Amazon’s CEO Jeff Bezos announced the pay raise across all of Amazon and Amazon-owned businesses last October as a cynical public relations ploy in response to mounting public outrage following revelations of brutal exploitation at the world’s largest online retailer.
According to the Guardian, an Illinois-based Whole Foods worker told them that “once the $15 minimum wage was enacted, part-time employee hours at their store were cut from an average of 30 to 21 hours a week, and full-time employees saw average hours reduced from 37.5 hours to 34.5 hours.
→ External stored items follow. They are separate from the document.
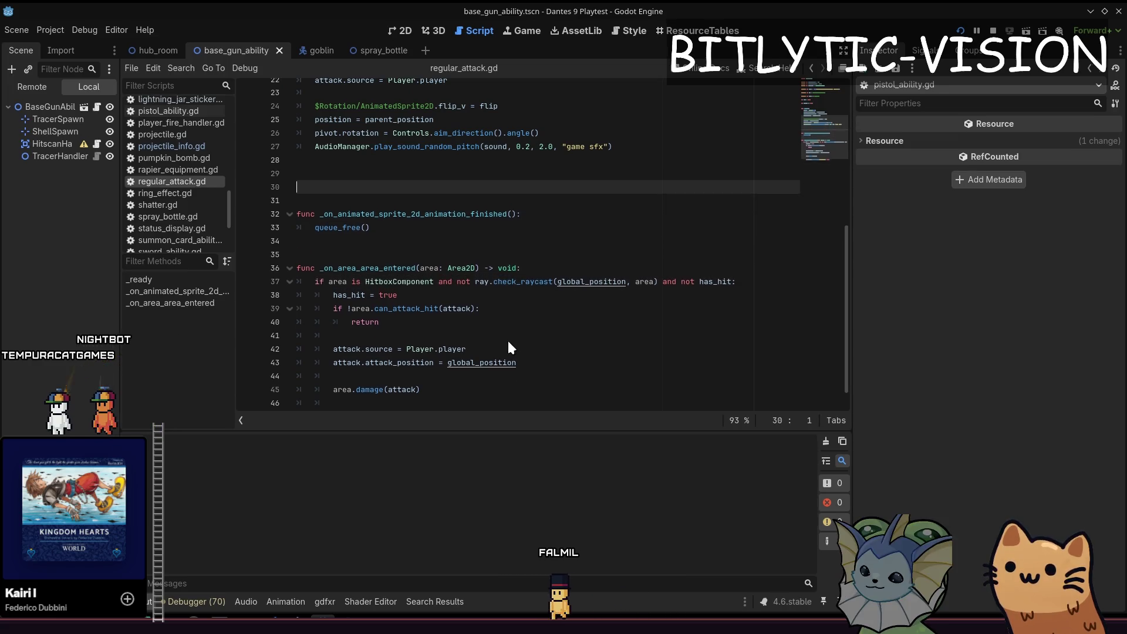
pyautogui.press('Return')
pyautogui.press('Up')
pyautogui.write('func ac')
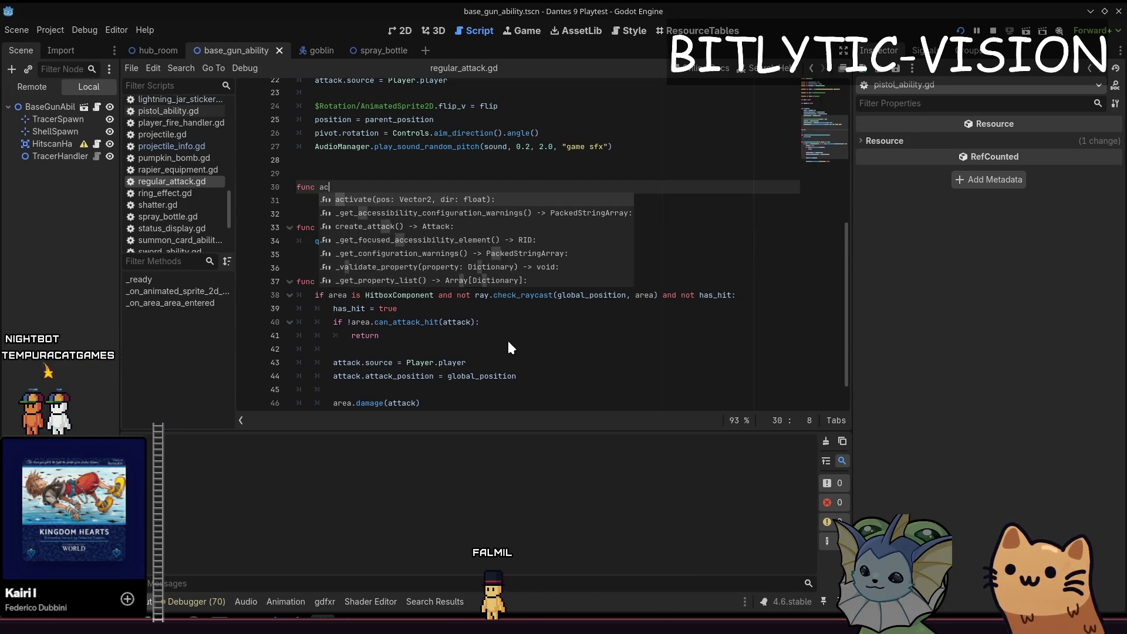
pyautogui.write('tivate(pos: Vector2, dir: float):')
pyautogui.press('Return')
pyautogui.press('Return')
The worker provided schedules from 1 November to the end of January 2019, showing hours for workers in their department significantly decreased as the department’s percentage of the entire store labor budget stayed relatively the same.” The reduction in working hours per-employee has not been made up for with new hires, forcing workers to accomplish the same tasks in less time.
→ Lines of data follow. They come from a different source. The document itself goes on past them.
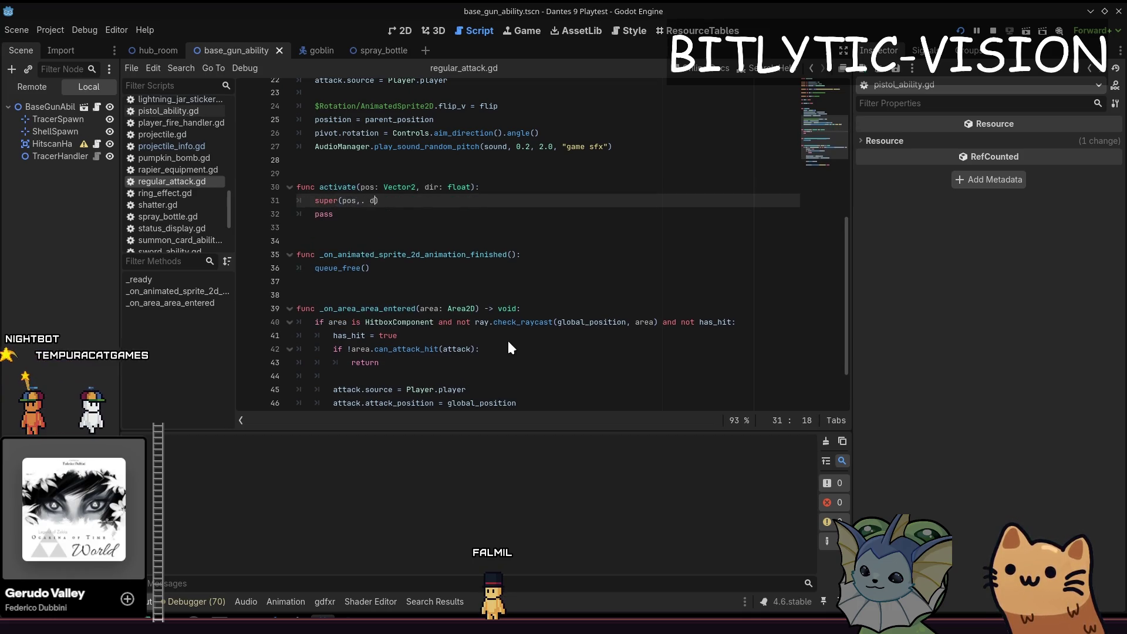
pyautogui.write('ir)')
pyautogui.press('Return')
pyautogui.write('Console')
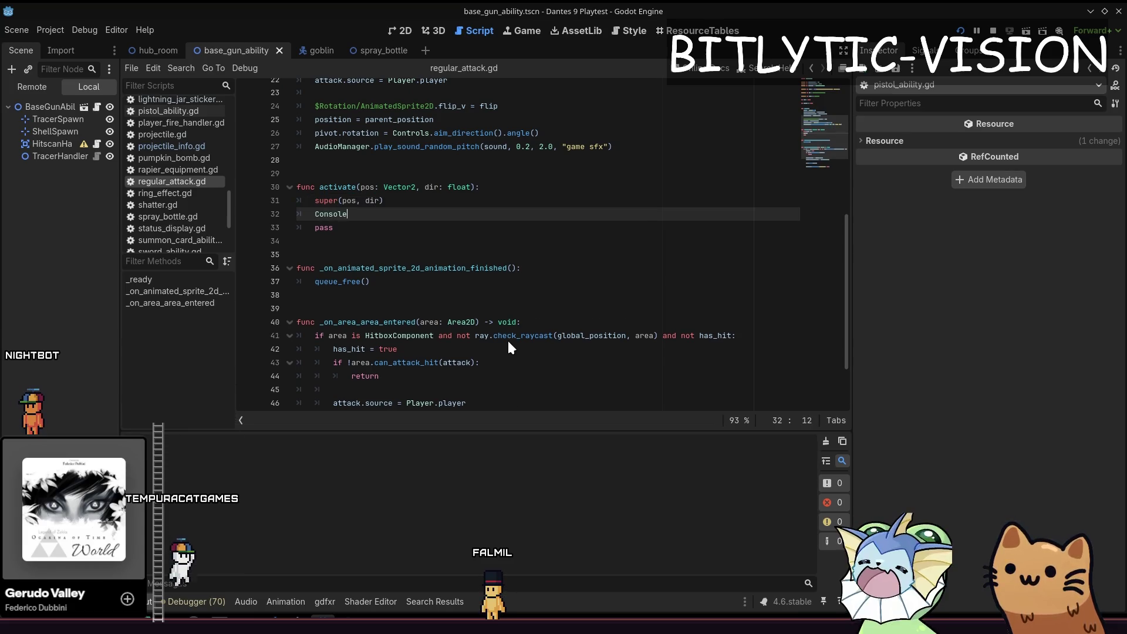
pyautogui.write('.print("Awa?')
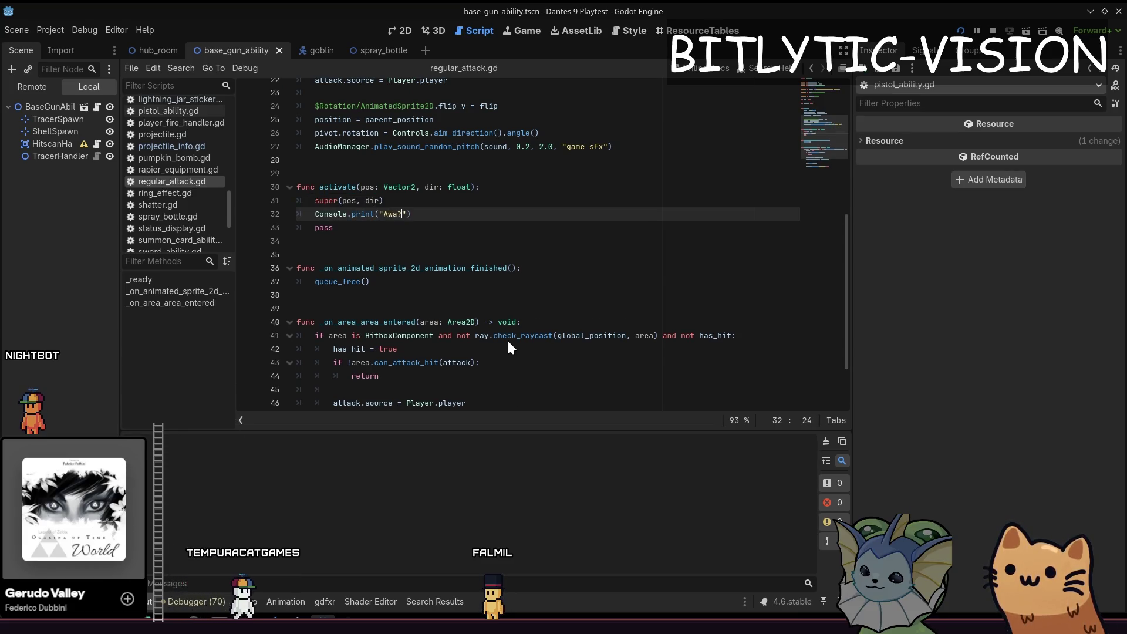
pyautogui.press('ctrl+s')
pyautogui.press('alt+Tab')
The worker said that he or she had received an email explaining that the cut to hours was “the direct result of guidance from our regional team,” i.e., from upper levels of management. That this is a company-wide policy was confirmed by accounts from workers from across the country. “This hours cut makes that raise pointless as people are losing more than they gained and we rely on working full shifts,” one Maryland worker told the Guardian. Some workers have had to resort to taking paid time off in order to compensate temporarily for the loss in hours.
“Things that have made [the cut to hours] more noticeable are the long lines, the need to call for cashier and bagging assistance, and customers not being able to find help in certain departments because not enough are scheduled, and we are a big store,” a California worker told the paper.
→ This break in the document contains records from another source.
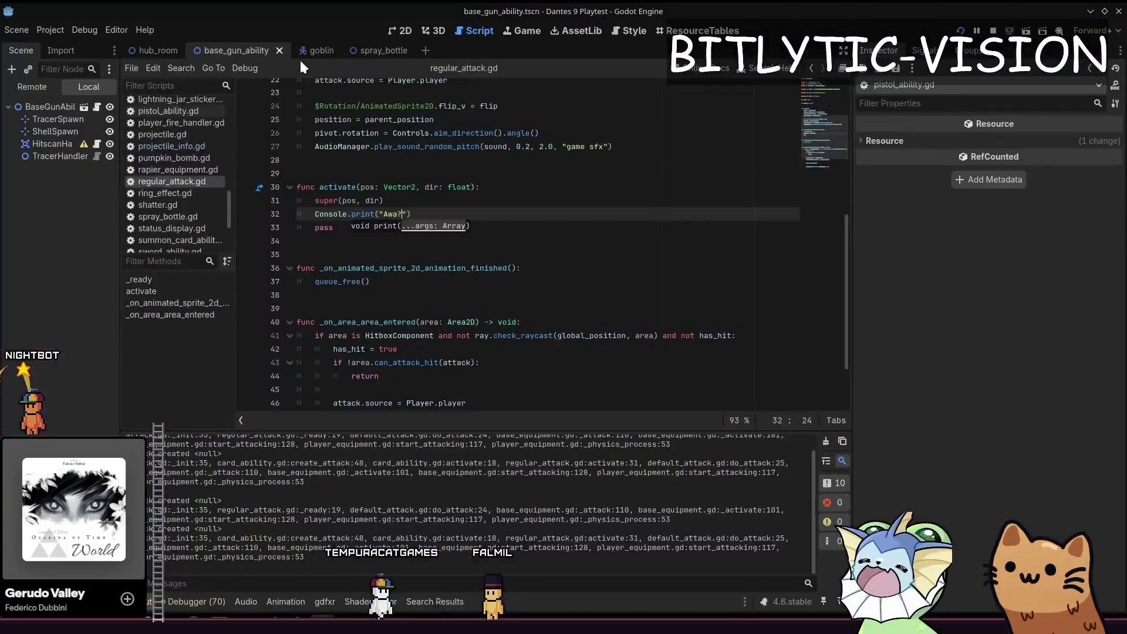
# Step: Delete the temporary activate function, relaunch the game, and open then close the in-game debug menu
pyautogui.press('Down')
pyautogui.press('BackSpace')
pyautogui.press('BackSpace')
pyautogui.press('BackSpace')
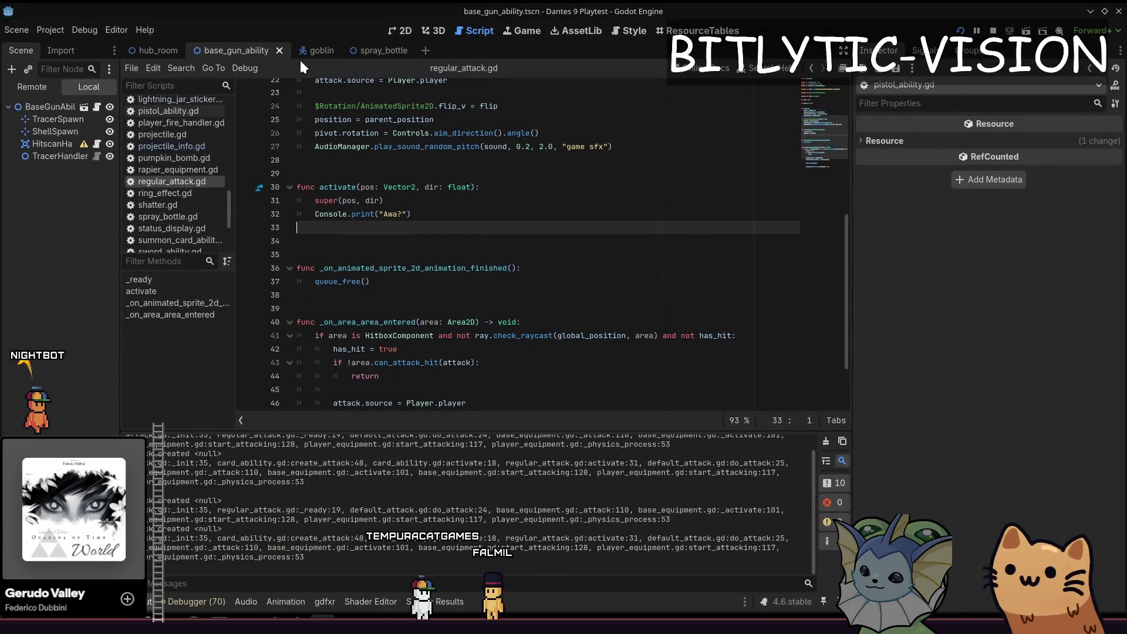
pyautogui.press('BackSpace')
pyautogui.press('BackSpace')
pyautogui.press('ctrl+s')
The cut in hours to Whole Foods workers lines up with the experience of workers at Amazon itself, who discovered that their modest pay increase was tied to the elimination of stock bonuses and other benefits. Shannon Allen, the well-known Amazon whistleblower whose story was first broken by the World Socialist Web Site, walked the WSWS through the figures and showed how the elimination of the stock vesting and variable compensation programs meant she would lose thousands of dollars in total compensation under the new plan.
“It makes me so mad,” Shannon said at the time. “I want to know who Bezos asked about doing this. Bezos said that he supposedly heard from his workers. Who did he ask? It wasn’t me. We didn’t get to vote. They didn’t pass out a ballot. Nobody asked me. Now I have an option to buy my own stock. It just pisses me off.”
Amazon’s announcement of the $15 per hour pay raise was hailed at the time by Bernie Sanders as a “shot heard round the world.” The Democratic Party-aligned media followed suit, writing that this was “how democracy and capitalism are supposed to work,” (The New York Times ) and “inspiring” (the Bezos-owned Washington Post ).
This has now been exposed as a sham. All of those praising Amazon knew from the start that the company would find ways get their pound of flesh back, as had been widely acknowledged by industry analysts.
Predictably, Senator Sanders, who last week announced his candidacy for the 2020 presidential elections, has said nothing about the Guardian report. Sanders had spent months last year campaigning against Amazon’s CEO Jeff Bezos as one of his “Faces of Greed” and proposed a bill in the Senate called the STOP BEZOS Act, which had no chance of passing, to tax low wage employers such as Amazon.
After Amazon announced its cosmetic pay increase, Sanders made a sudden about face, exchanging mutual praise with Jeff Bezos as though the two were longtime friends and admirers.
Sanders said nothing about the cuts to benefits and actively worked to shield Amazon from criticism as the details of the pay increase became clear. “Our understanding is that the vast majority of Amazon workers are going to see wage increases, including some very significant increases as the minimum wage goes up to $15 an hour,” Sanders told the Fox Business Channel last October in response to mounting criticism of Amazon.
Sanders still cites the bogus pay raise as one of his major accomplishments, and was introduced in a recent appearance in Chicago as “the man who stood up to Amazon and said you will pay $15/hour.”